What a Road Trip!
Even after last night’s loss - Boston is playing at a six hundred clip, with the best record in the American League. They are fourteen games ahead of five hundred, a remarkable turnaround from April, when they were eight games under five hundred only a couple weeks into the season. By my count, that’s plus twenty two since then, or 40-18 overall.
At the start of June, there was no way I could have pictured this, as the current month had them scheduled for a potentially disastrous nine game AL East road trip, with successive series in New York, Toronto and Tampa Bay. Going into the Bronx about ten days ago, I would have been pleased with a five hundred record on that trip. But as we all know now, the Sox swept the Yankees, then hammered the Jays, banging out 35 runs in three games, and even managed to take two of three in Tampa, thus coming home to Fenway after having gone 8-1 on the road.
Boston’s recent success has mainly come via the offense. Gonzalez is still tearing up the AL, leading the majors in RBIs, and now batting almost three-fifty. (It will be interesting to see how he performs when San Diego comes to town tomorrow night.) Papi was a terror on the road trip, with four home runs and thirteen RBIs, while raising his average to three-twenty. Pedroia came back from his MRI with a smoking hot bat; Youk and Ellsbury had timely hits. In fact, the whole lineup was contributing, which was the main reason the Sox scored eight or more runs in seven games this month.
One downside has been that the pitching has been less than spectacular of late. Lester tossed eight strong innings in Toronto, and Beckett came very close to a perfect game down in Tampa. The Rays’ only base runner came on a slow grounder down the third base line that Youk could not get to in time. An infield single left Beckett with a one-hit shutout, on fewer than one hundred pitches no less. He’s been on fire this year, and I only hope he stays healthy. It’s funny, but Beckett’s great seasons have always come in odd-numbered years, and yes, 2011 is an odd number. And I guess Wake had a good outing in Tampa, but it came on the night that Shields shut the Sox out. Often though, the starters have allowed a bunch of runs, but were then bailed out by the bats. Only Beckett is carrying an impressive ERA right now. Even Lester is giving up about four runs a game; just like last night.

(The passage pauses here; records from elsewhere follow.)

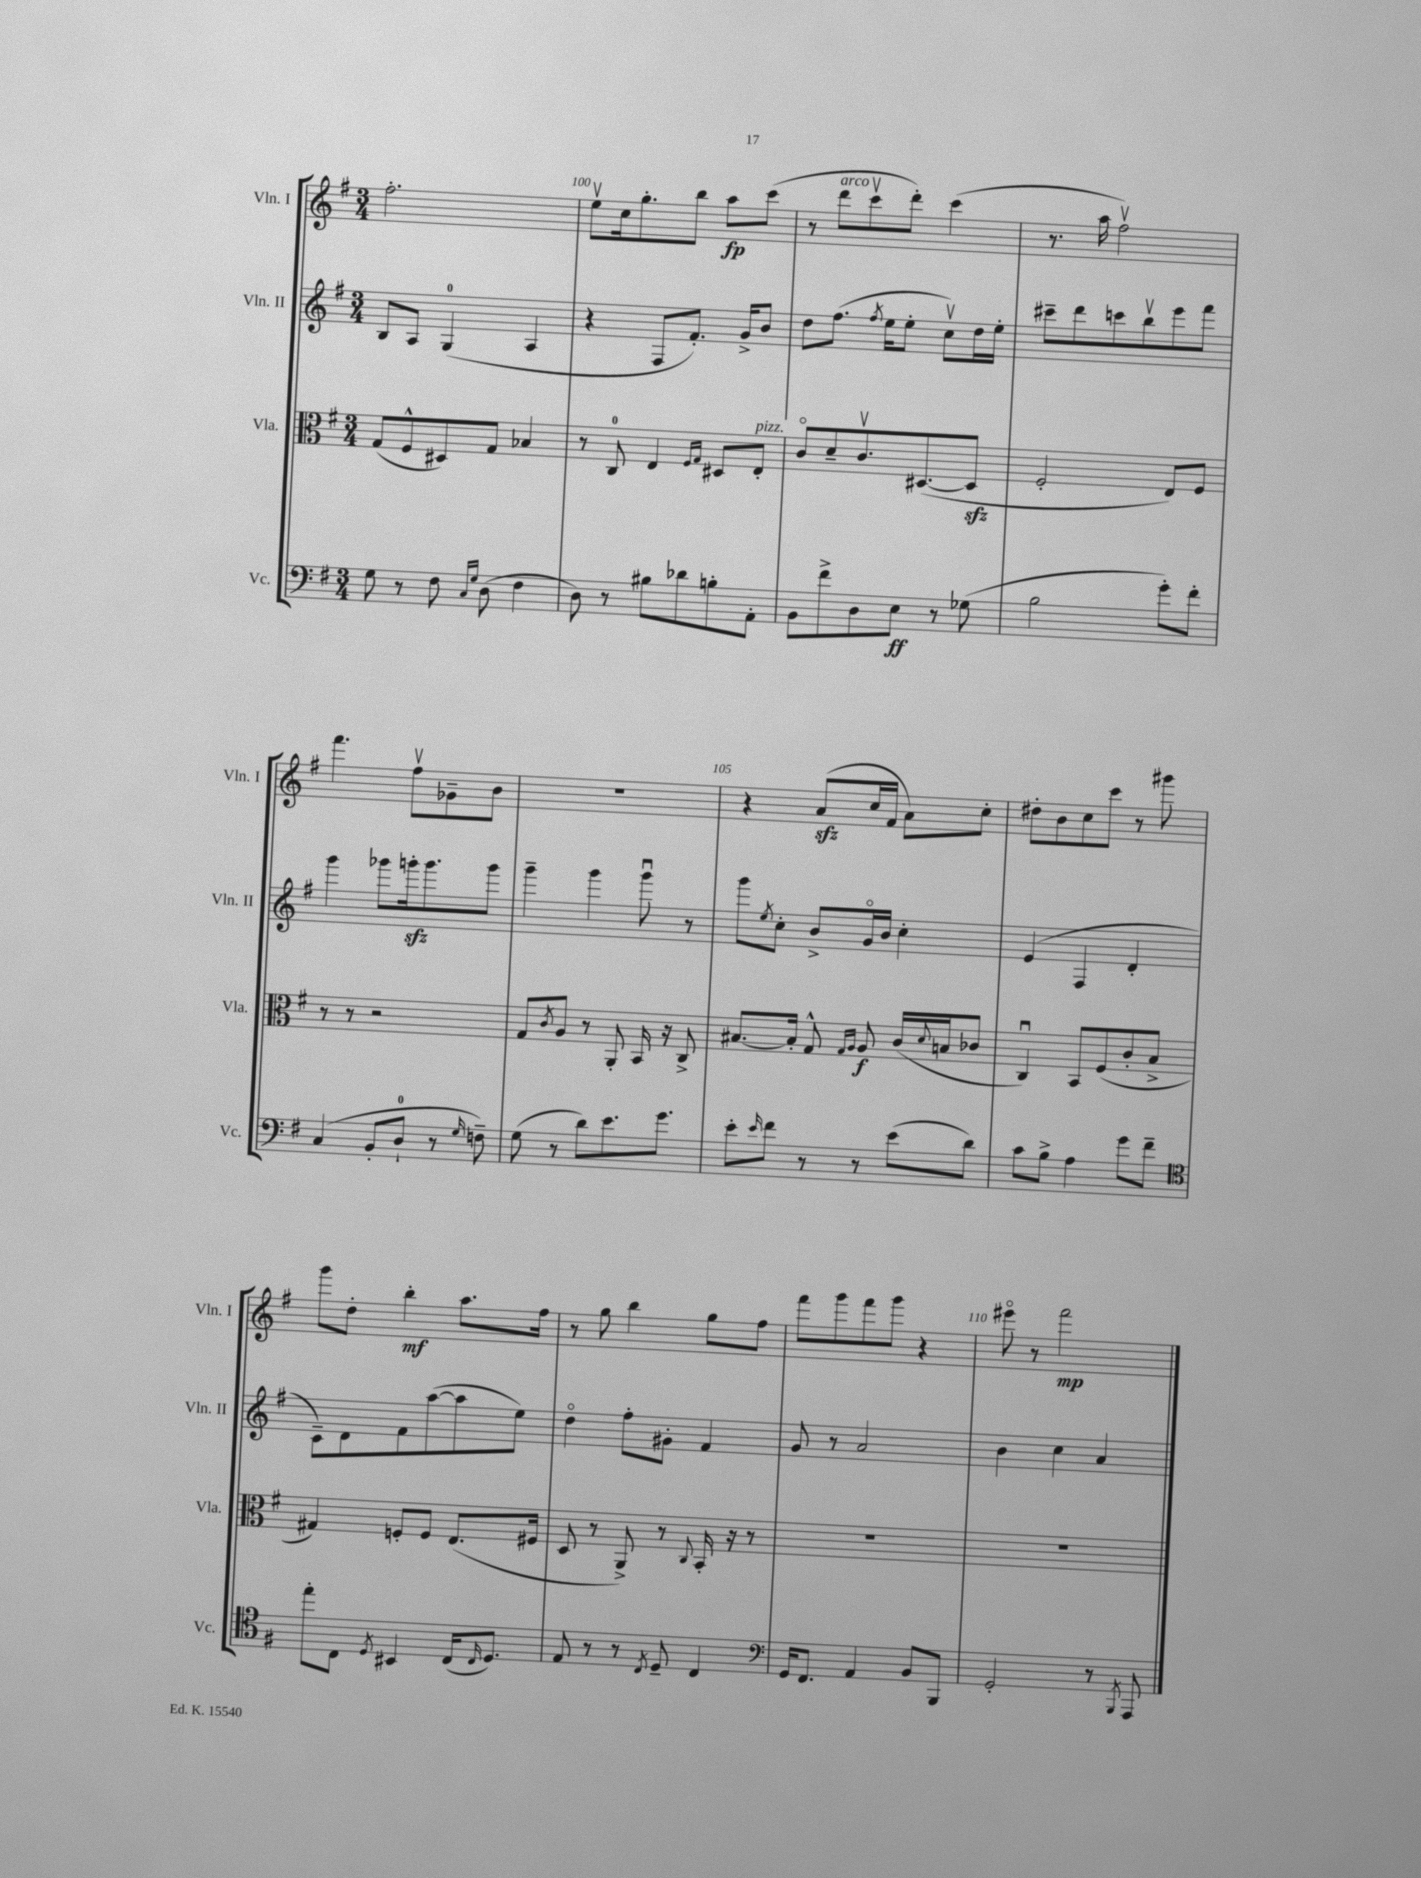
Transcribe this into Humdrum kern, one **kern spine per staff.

**kern	**dynam	**kern	**dynam	**kern	**kern	**dynam
*part4	*part4	*part3	*part3	*part2	*part1	*part1
*staff4	*staff4	*staff3	*staff3	*staff2	*staff1	*staff1
*I"Vc.	*	*I"Vla.	*	*I"Vln. II	*I"Vln. I	*
*I'Vc.	*	*I'Vla.	*	*I'Vln. II	*I'Vln. I	*
*clefF4	*	*clefC3	*	*clefG2	*clefG2	*
*k[f#]	*	*k[f#]	*	*k[f#]	*k[f#]	*
*M3/4	*	*M3/4	*	*M3/4	*M3/4	*
=99	=99	=99	=99	=99	=99	=99
8G\	.	(8G/L	.	8B/L	2.ff#'\	.
8r	.	8F#^^/	.	8A/J	.	.
8F#\	.	8D#X/)	.	(4G/	.	.
16qqC/LL	.	.	.	.	.	.
16qqG/JJ	.	.	.	.	.	.
(8D\	.	8G/J	.	.	.	.
4F#\	.	4B-X/	.	4A/	.	.
=100	=100	=100	=100	=100	=100	=100
8D\)	.	8r	.	4r	8eev\L	.
8r	.	8C/	.	.	16cc\k	.
.	.	.	.	.	8.gg'\	.
8B#X\L	.	4E/	.	8F#/L	.	.
8d-X\	.	.	.	8.f#'/J)	8bb\J	.
.	.	16qqF#/LL	.	.	.	.
.	.	16qqG/JJ	.	.	.	.
8Bn'\	.	8D#X/L	.	.	8aa\L	fp
.	.	.	.	16g^/KL	.	.
!	!	!LO:TX:a:i:t=pizz.	!	!	!	!
8AA'\J	.	8E'/J	.	8b/J	(8ccc\J	.
=101	=101	=101	=101	=101	=101	=101
8BB\L	.	8c/L	.	8dd\L	8r	.
!	!	!	!	!	!LO:TX:a:i:t=arco	!
8f#^\	.	8d~/	.	(8.ff#\J	8ddd\L	.
8D\	.	8.cv/	.	.	8cccv\	.
.	.	.	.	8qff#/	.	.
.	.	.	.	16ee\KL	.	.
8E\J	ff	.	.	8ee'\J	8ddd'\J)	.
.	.	([8.D#X/	.	.	.	.
8r	.	.	.	8ccv\L)	(4ccc\	.
(8G-X\	.	8D#zz/J]	.	16dd\L	.	.
.	.	.	.	16ee'\JJ	.	.
=102	=102	=102	=102	=102	=102	=102
2B\	.	2F#'/	.	8ccc#X~\L	8.r	.
.	.	.	.	8ddd\	.	.
.	.	.	.	.	16aa\	.
.	.	.	.	8cccn\	2ff#v\)	.
.	.	.	.	8bbv\	.	.
8g'\L)	.	8E/L)	.	8eee\	.	.
8f#'\J	.	8F#/J	.	8fff#\J	.	.
!!LO:LB:g=z
=103	=103	=103	=103	=103	=103	=103
(4C/	.	8r	.	4ggg\	4.fff#\	.
.	.	8r	.	.	.	.
8BB'/L	.	2r	.	8ggg-X\L	.	.
8D`/J	.	.	.	16gggnzz'\k	8ff#v\L	.
.	.	.	.	8.ggg\	.	.
8r	.	.	.	.	8g-X~\	.
16qqG/	.	.	.	.	.	.
8Fn~\)	.	.	.	8ggg\J	8b\J	.
=104	=104	=104	=104	=104	=104	=104
(8G\	.	8G/L	.	4ggg~\	2.r	.
.	.	8qc/	.	.	.	.
8r	.	8A/J	.	.	.	.
8d\L)	.	8r	.	4ggg\	.	.
8.e\	.	8AA'/	.	.	.	.
.	.	16BB/	.	8gggu\	.	.
8.g\J	.	16r	.	.	.	.
.	.	8C^/	.	8r	.	.
=105	=105	=105	=105	=105	=105	=105
8e'\L	.	[8.B#X/L	.	8ggg\L	4r	.
16qqe/	.	.	.	8qee/	.	.
8f#\J	.	.	.	8cc'\J	.	.
.	.	16B#'/Jk]	.	.	.	.
8r	.	8G^^/	.	8b^/L	(8azz/L	.
.	.	16qqG/LL	.	.	.	.
.	.	16qqA/JJ	.	.	.	.
8r	.	8A/	f	16g/L	16cc/L	.
.	.	.	.	16b/JJ	16f#/JJ	.
(8e\L	.	(16c/LL	.	4cc'\	8a\L)	.
.	.	8qqd/	.	.	.	.
.	.	16Bn/J	.	.	.	.
8d\J)	.	8c-X/J	.	.	8cc'\J	.
=106	=106	=106	=106	=106	=106	=106
8c\L	.	4Cu/)	.	(4e/	8dd#X'\L	.
8B^\J	.	.	.	.	8b\	.
4A\	.	8BB/L	.	4F#/	8cc\	.
.	.	(8F#/	.	.	8ccc\J	.
8g\L	.	8c'/	.	4d'/	8r	.
8f#~\J	.	8B^/J	.	.	8ggg#X\	.
!!LO:LB:g=z
=107	=107	=107	=107	=107	=107	=107
*clefC4	*	*	*	*	*	*
8ee'\L	.	4G#X/)	.	8c~\L)	8ggg\L	.
8C\J	.	.	.	8d\	8dd'\J	.
8qD/	.	.	.	.	.	.
4BB#X/	.	8Fn'/L	.	8f#\	4bb'\	mf
.	.	8F/J	.	([8aa\	.	.
(16C/KL	.	(8.E/L	.	8aa\]	8.aa\L	.
16qqC/	.	.	.	.	.	.
8.D/J)	.	.	.	.	.	.
.	.	.	.	8ee\J)	.	.
.	.	16F#X/Jk	.	.	16ff#\Jk	.
=108	=108	=108	=108	=108	=108	=108
8E/	.	8D/	.	4dd\	8r	.
8r	.	8r	.	.	8gg\	.
8r	.	8AA^/)	.	8ff#'\L	4bb\	.
8qC/	.	.	.	.	.	.
8D~/	.	8r	.	8g#X'\J	.	.
.	.	8qqC/	.	.	.	.
4C/	.	16BB'/	.	4f#/	8gg\L	.
.	.	16r	.	.	.	.
.	.	8r	.	.	8ff#\J	.
=109	=109	=109	=109	=109	=109	=109
*clefF4	*	*	*	*	*	*
16GG/KL	.	2.r	.	8g/	8fff#\L	.
8.FF#/J	.	.	.	.	.	.
.	.	.	.	8r	8ggg\	.
4AA/	.	.	.	2a/	8fff#\	.
.	.	.	.	.	8ggg\J	.
8BB/L	.	.	.	.	4r	.
8BBB/J	.	.	.	.	.	.
=110	=110	=110	=110	=110	=110	=110
2GG'/	.	2.r	.	4b\	8eee#X\	.
.	.	.	.	.	8r	.
.	.	.	.	4cc\	2fff#\	mp
8r	.	.	.	4a/	.	.
8qBBB/	.	.	.	.	.	.
8AAA/	.	.	.	.	.	.
==	==	==	==	==	==	==
*-	*-	*-	*-	*-	*-	*-
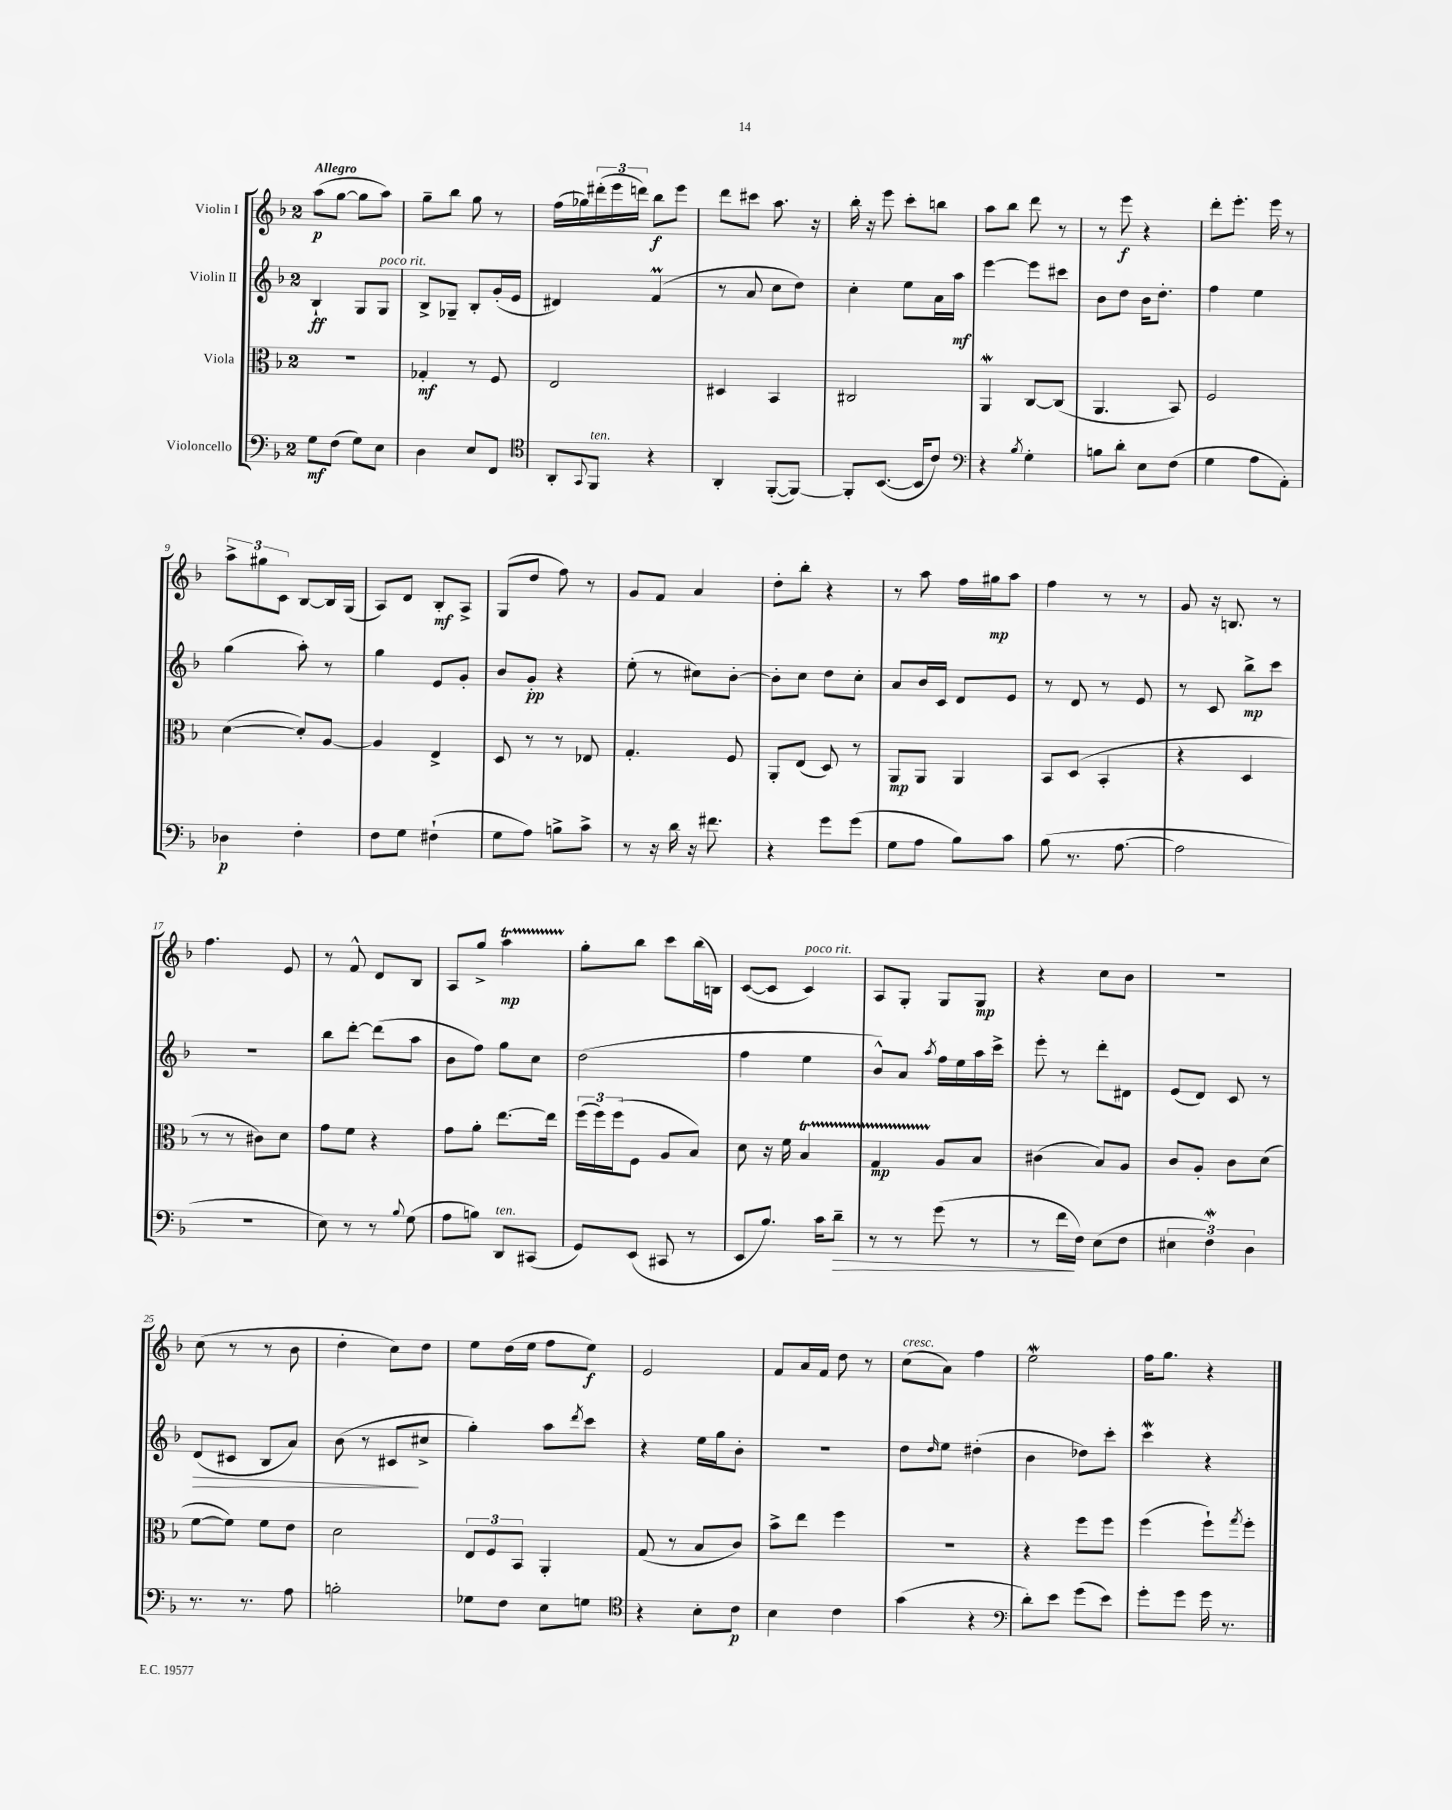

But speaking of staying healthy, the first game in the home stand was a reminder that teams need good luck in order to succeed in a regular season than runs for six months. In one game Crawford came up lame legging out an infield hit, and Youk got sick and had to leave the lineup. The same day, the Sox had placed Lowrie on the disabled list; he got banged up colliding with Carl Crawford (didn’t that same thing ruin Ellsbury’s season last year?) a couple weeks ago, and hasn’t healed. So any team, including the Sox, is always a couple freak accidents away from having their season go into the tank. Think about how everyone kept away from injuries in the championship years, and contrast that with last season.
Anyway, things are looking brighter right now. The gloom of April seems to have passed, and the team is playing up to this year’s high expectations. Let’s hope they stay hot as we move into summer. Go Sox.